Si avvia a diventare un record di incassi l’ultima fatica cinematografica di Checco Zalone, Quo Vado?, in programmazione in 1.300 sale di tutta Italia sin dal giorno di Capodanno. Nei primi 2 giorni, il film aveva sfiorato i 14 milioni di euro di incassi e i 2 milioni di spettatori, accingendosi forse a superare i 20 milioni entro domenica, cioè nel primo weekend. Già 2 anni fa con Sole a catinelle, l’attore pugliese aveva incassato 52 milioni di euro, attestandosi al secondo posto di sempre, dietro solo ad Avatar. Gli italiani si confermano seguaci della comicità zaloniana e anche stavolta, in effetti, esistono diverse ragioni per apprezzarla.

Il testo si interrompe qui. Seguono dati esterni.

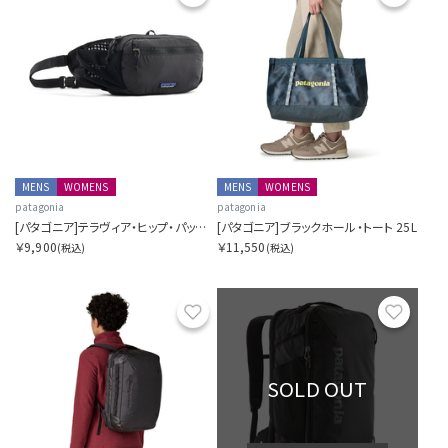
MENS
WOMENS
MENS
WOMENS
patagonia
patagonia
[パタゴニア]テラヴィア・ヒップ・パック 4L
[パタゴニア]ブラックホール・トート 25L
￥9,900
￥11,550
(税込)
(税込)
お気に入り
お気に
SOLD OUT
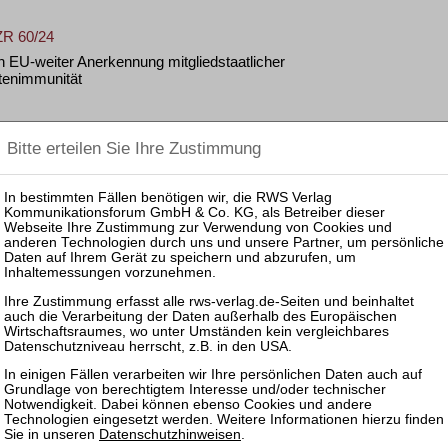
ZR 60/24
EU-weiter Anerkennung mitgliedstaatlicher
tenimmunität
r auskömmlichen Masse
3
gsfrist) ohne jede Erläuterung regelmäßig ohne
hängiger Vertragsbeendigungklauseln
Datenschutzhinweisen
.
2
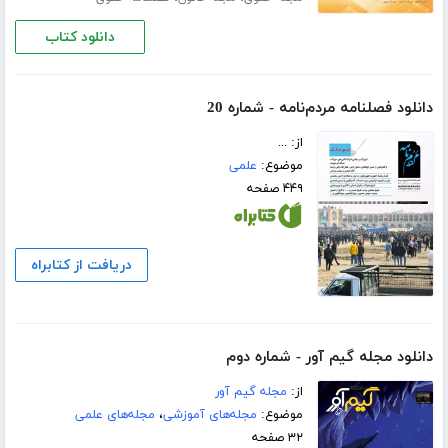
دانلود کتاب
دانلود فصلنامه مردم‌نامه - شماره 20
از: ...
موضوع:
علمی
۴۴۹ صفحه
دریافت از کتابراه
دانلود مجله گیم آور - شماره دوم
از:
مجله گیم آور
موضوع:
مجله‌های آموزشی
،
مجله‌های علمی
۳۲ صفحه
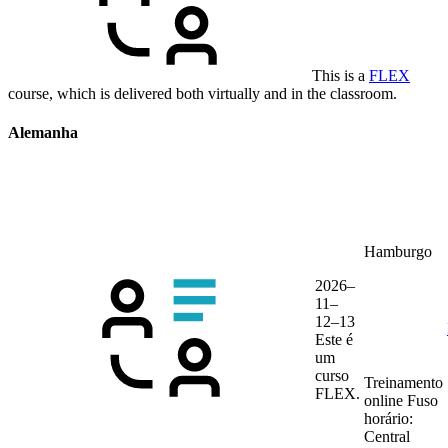
This is a
FLEX
course, which is delivered both virtually and in the classroom.
Alemanha
Hamburgo
2026–
11–
12–13
Este é
um
curso
Treinamento
FLEX.
online
Fuso
horário:
Central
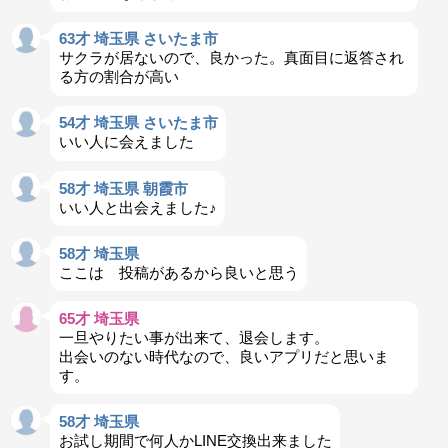
63才 埼玉県 さいたま市
サクラが居ないので、良かった。真面目に返答され
る方の割合が高い
54才 埼玉県 さいたま市
いい人に会えました
58才 埼玉県 朝霞市
いい人と出会えました♪
58才 埼玉県
ここは 投稿があるから良いと思う
65才 埼玉県
一旦やりたい事が出来て、退会します。
出会いのない時代なので、良いアプリだと思いま
す。
58才 埼玉県
お試し期間で何人かLINE交換出来ました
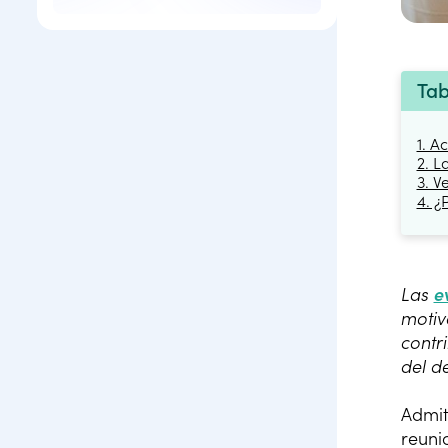
Tab
1. A
2. L
3. V
4. ¿
Las
e
motiv
contr
del d
Admit
reuni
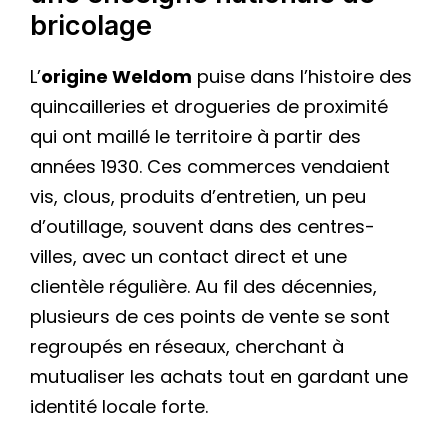
bricolage
L’
origine Weldom
puise dans l’histoire des
quincailleries et drogueries de proximité
qui ont maillé le territoire à partir des
années 1930. Ces commerces vendaient
vis, clous, produits d’entretien, un peu
d’outillage, souvent dans des centres-
villes, avec un contact direct et une
clientèle régulière. Au fil des décennies,
plusieurs de ces points de vente se sont
regroupés en réseaux, cherchant à
mutualiser les achats tout en gardant une
identité locale forte.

Lungi dallo strappare una risata con battute volgari in stile cine-panettone, il protagonista punta, invece, sulla satira pungente e le vittime designate sono in questa occasione i dipendenti pubblici. Anzi, a dirla tutta, viene messo alla berlina l’intero apparato politico-amministrativo del nostro paese.
Il culto del posto fisso
Senza volervi svelare nulla della trama, ci limitiamo a scrivere che Zalone veste nel film i panni di un dipendente della Provincia di Bari, un’istituzione cancellata da una riforma voluta dal governo. Sin da piccolo, il protagonista era stato convinto dal padre ad ossequiare il posto fisso, di cui si mostrano gli aspetti salienti: totale mancanza di controllo del lavoro svolto, assenza di stimoli, paga fissa e slegata dai risultati, un’occupazione spesso fine a sé stessa, di fatto senza alcuna utilità pratica per l’utenza, lassismo, confine labile tra la corruzione e comportamenti “disinibiti”. Zalone è costretto ad abbandonare il posto di lavoro a pochi metri da casa, in seguito alla riforma, ma si ostina a volere rimanere alle dipendenze della Pubblica Amministrazione, sfruttando anche diversi sotterfugi garantiti dalle stesse norme in materia.